The Salesforce platform can be used for a wide variety of business processes, and is the foundation of many enterprise business systems for customers across both public and private sectors. Salesforce functionality may be used to support a customer relationship management system, a public-facing permitting system, or a technical support desk function within an organization. In these cases, and in many other system types, Esri users are interested in integrating with Salesforce to enrich or support their workflows.
There are a variety of ways to work with Salesforce and ArcGIS, many of which are described in greater detail below.
Salesforce Maps is a user interface solution that provides basic mapping, territory design and route optimization within Salesforce. Salesforce Maps is built with the ArcGIS Maps SDK for Javascript and uses basemaps from ArcGIS Online or ArcGIS Location Platform along with Living Atlas data. Users are also able to log-in using their ArcGIS Online subscription and add their own private content to this application, while visualizing Salesforce assets with spatial attributes in the same interface.
Salesforce is also currently developing additional features for their Field Service mobile application, which is used on iOS and Android devices.

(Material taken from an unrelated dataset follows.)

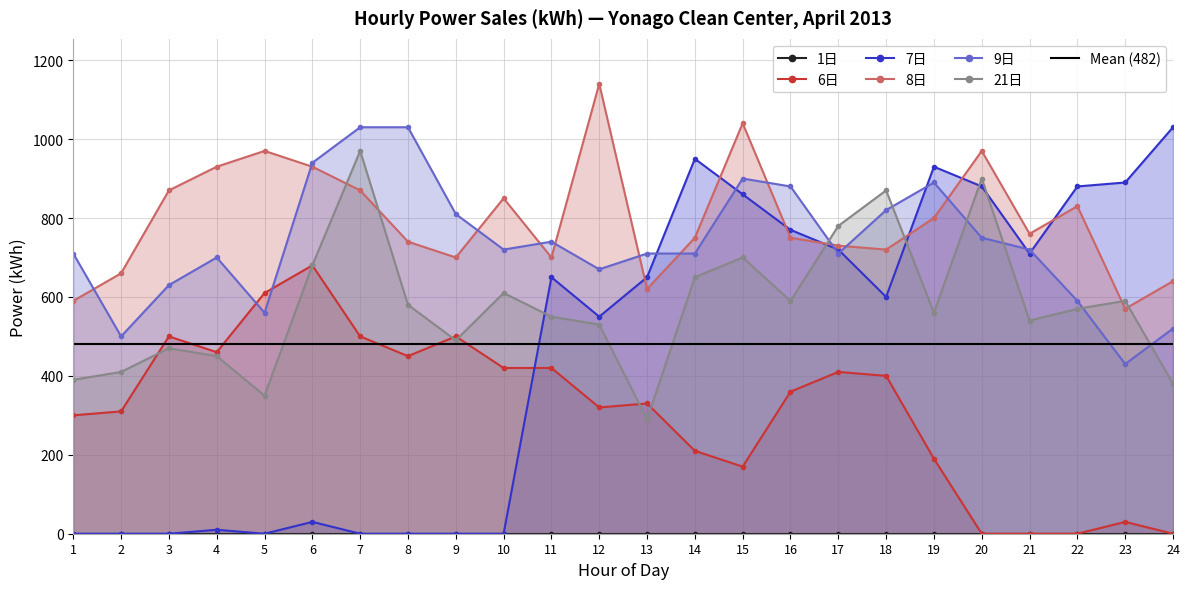

How many data points in 7日 are above 650?

10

By adding direct Esri integration to this application, mobile users will be able to access ArcGIS maps and services directly within their Salesforce workflow, adding context and awareness of geographic features to whatever workflow they are supporting with Field Service.
Another common method for bringing ArcGIS interfaces or datasets into a Salesforce experience is to embed an ArcGIS web application in an <iframe> element. This can be configured in several ways in Salesforce, including as an Apex coding pattern, and the embedded application can be dynamically defined to include URL parameters or configurations based on the Salesforce object or item that a user is accessing.

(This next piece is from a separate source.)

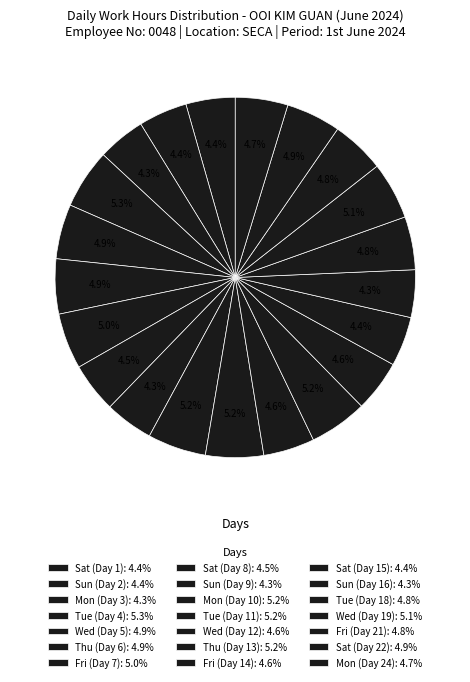

How many slices are in this pie chart?

21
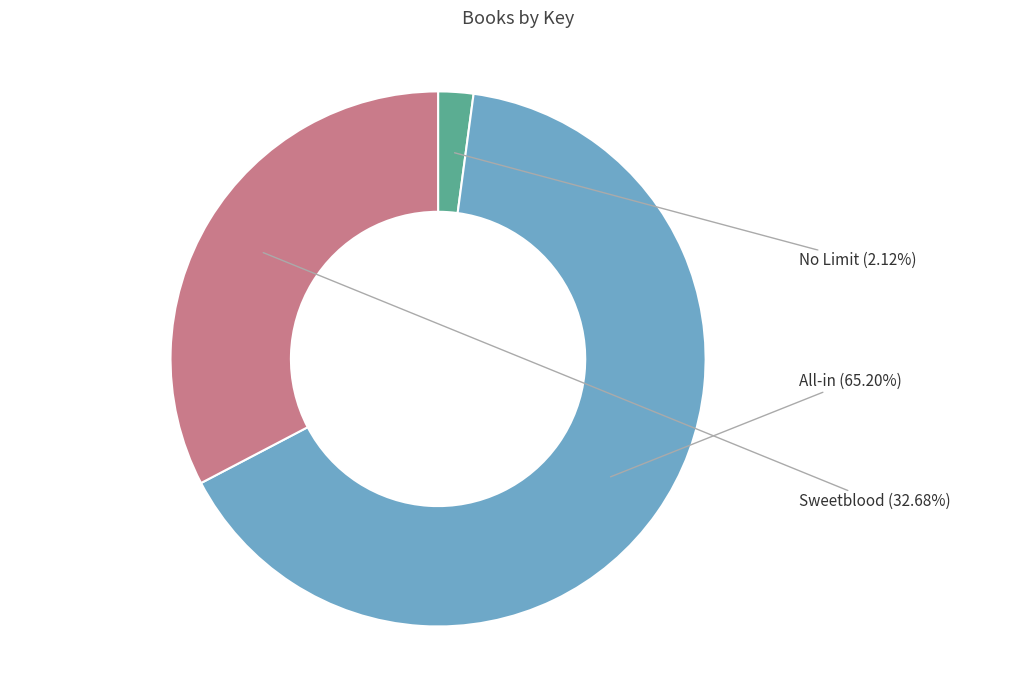

Does All-in account for over 50% of the chart?

Yes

For more recommendations on this integration, see the pattern to Embed ArcGIS applications. For Salesforce use cases, especially if the embedded application requires a user login or authentication step, be especially careful to review the recommendations related to Single Sign-On.
Potential use cases for this pattern include:
Embedding an ArcGIS web application that loads a customer’s address and displays a map when viewing a customer details page in Salesforce
A feature editing application, built with ArcGIS Experience Builder, which loads as part of a permitting solution, supporting a step where a user must draw a boundary before returning to the Salesforce form view for further data entry.
A company can review their policy information alongside maps of flooding risk and policy coverage locations, to better understand the context and potential geographic implications of a change in approach or coverage.
To work with Salesforce datasets or concepts in an ArcGIS client, the most common integration pattern involves a scheduled or on-demand ETL process which can pull datasets from Salesforce and either create new features in ArcGIS or update existing features based on the business logic of the data. This pattern can be very effective as it creates ArcGIS-native datasets that can then be used across ArcGIS client applications. ETLs should be designed to run on a regular schedule, so changes in Salesforce are quickly available to ArcGIS users.
The last common integration pattern between ArcGIS and Salesforce systems involves the use of workflow steps and links to work between several related, but independent applications.
For example, users of ArcGIS Survey123 may work with a link in their application interface, as part of a form, that sends them to the Salesforce Field Service mobile app on the same device, pre-creating a URL that takes the user to the exact customer record that has been identified. This process builds on deep linking.